JPMorgan Chase had pledged about $4 billion to underwrite the new league, but the American bank did not end up issuing it or losing any money: The league collapsed only 48 hours after it was announced, after more than half of its 12 founding clubs announced they would not take part.

Like the 12 clubs involved in the breakaway group — which included European giants like Real Madrid and Barcelona, Manchester United and Liverpool, Juventus and A.C. Milan — JPMorgan had come under intense criticism from fans and others merely for participating in the plan. Designed as a 20-team league with 15 permanent members, it would have severely cut in to the revenues of dozens of national leagues, imperiled the finances and values of the hundreds of European clubs who were left out, and upended the structures that have underpinned European soccer for a century — all while funneling billions to a few elite teams.
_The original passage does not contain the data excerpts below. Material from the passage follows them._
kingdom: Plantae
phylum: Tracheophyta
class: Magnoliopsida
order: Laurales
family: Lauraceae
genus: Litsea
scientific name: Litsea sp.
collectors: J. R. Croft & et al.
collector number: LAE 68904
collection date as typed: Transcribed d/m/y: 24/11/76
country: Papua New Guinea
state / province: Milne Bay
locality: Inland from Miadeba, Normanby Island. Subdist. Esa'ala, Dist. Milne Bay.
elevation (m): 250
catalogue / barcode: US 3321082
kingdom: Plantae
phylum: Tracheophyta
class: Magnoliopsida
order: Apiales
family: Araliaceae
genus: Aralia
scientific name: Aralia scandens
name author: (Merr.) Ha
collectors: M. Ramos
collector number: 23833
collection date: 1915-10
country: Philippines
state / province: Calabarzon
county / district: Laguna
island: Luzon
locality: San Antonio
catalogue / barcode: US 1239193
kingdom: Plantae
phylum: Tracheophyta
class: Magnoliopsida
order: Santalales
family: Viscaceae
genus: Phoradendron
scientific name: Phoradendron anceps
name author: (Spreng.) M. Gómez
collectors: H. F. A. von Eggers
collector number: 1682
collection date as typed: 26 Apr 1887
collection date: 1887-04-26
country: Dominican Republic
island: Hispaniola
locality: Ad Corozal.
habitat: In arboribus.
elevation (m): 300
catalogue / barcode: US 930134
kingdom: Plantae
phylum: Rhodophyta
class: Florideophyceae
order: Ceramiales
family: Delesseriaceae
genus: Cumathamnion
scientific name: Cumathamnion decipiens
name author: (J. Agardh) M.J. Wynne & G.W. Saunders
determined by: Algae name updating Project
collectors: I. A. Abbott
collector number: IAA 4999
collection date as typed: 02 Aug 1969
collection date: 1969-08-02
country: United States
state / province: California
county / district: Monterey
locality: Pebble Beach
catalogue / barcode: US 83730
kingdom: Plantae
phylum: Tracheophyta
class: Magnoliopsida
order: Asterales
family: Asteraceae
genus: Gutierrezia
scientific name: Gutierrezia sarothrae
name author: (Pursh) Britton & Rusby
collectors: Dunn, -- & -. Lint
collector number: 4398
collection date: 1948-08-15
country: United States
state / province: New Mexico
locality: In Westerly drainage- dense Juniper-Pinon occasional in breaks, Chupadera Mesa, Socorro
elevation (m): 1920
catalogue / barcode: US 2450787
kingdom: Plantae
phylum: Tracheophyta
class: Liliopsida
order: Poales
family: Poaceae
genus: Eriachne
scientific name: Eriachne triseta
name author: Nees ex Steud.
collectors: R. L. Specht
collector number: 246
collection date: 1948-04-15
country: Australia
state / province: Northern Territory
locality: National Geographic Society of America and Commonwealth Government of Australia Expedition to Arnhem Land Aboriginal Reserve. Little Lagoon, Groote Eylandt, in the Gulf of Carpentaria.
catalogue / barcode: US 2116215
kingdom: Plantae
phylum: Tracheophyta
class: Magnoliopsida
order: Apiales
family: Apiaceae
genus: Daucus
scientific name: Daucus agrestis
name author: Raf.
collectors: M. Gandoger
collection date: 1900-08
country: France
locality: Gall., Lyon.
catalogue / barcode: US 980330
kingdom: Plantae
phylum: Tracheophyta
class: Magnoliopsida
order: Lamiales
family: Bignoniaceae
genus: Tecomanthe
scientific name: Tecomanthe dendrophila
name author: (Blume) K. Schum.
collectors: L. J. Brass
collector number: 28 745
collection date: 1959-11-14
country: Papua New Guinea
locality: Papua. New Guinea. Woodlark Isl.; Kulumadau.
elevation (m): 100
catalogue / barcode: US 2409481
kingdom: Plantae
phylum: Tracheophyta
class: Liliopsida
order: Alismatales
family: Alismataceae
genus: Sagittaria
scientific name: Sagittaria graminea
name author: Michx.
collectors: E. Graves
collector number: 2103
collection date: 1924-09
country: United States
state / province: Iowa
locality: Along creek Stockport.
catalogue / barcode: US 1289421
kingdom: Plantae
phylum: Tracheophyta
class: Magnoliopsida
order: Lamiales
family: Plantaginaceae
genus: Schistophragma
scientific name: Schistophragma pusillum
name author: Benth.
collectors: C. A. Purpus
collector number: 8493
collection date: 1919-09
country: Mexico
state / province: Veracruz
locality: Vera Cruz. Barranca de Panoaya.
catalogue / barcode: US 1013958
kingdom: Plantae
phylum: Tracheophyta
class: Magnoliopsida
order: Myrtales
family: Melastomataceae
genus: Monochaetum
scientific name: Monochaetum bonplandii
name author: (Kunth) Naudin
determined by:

In a corporate statement rare for its contrition and self-criticism, JPMorgan admitted it had been a mistake to finance the proposal without considering its effects on others.

“We clearly misjudged how this deal would be viewed by the wider football community and how it might impact them in the future,” a company spokesman said. “We will learn from this.”

But in an interview with Bloomberg TV, the bank’s co-president, Daniel E. Pinto, also sought to distance the bank from the blowback that the clubs continue to face.

“We arranged a loan for a client,” Pinto said. “It’s not our place to decide what is the optimal way for football to operate in Europe and the U.K.”

“We were expecting this to be emotional, we were expecting people to have different opinions, and that is what is happening,” Pinto said.

And the Super League is not, in fact, officially dead. Real Madrid, Barcelona and Juventus are still signed up, and continue to strategize.

One reason they may not have walked away could be financial. The contracts signed by the 12 founding members included penalty clauses worth millions of dollars. Real Madrid, Barcelona and Juventus, whose mounting debts and fears of rising costs led them into the project in the first place, could be positioned — by staying in — to extract tens of millions of dollars in punishments out of their former partners for walking away from it.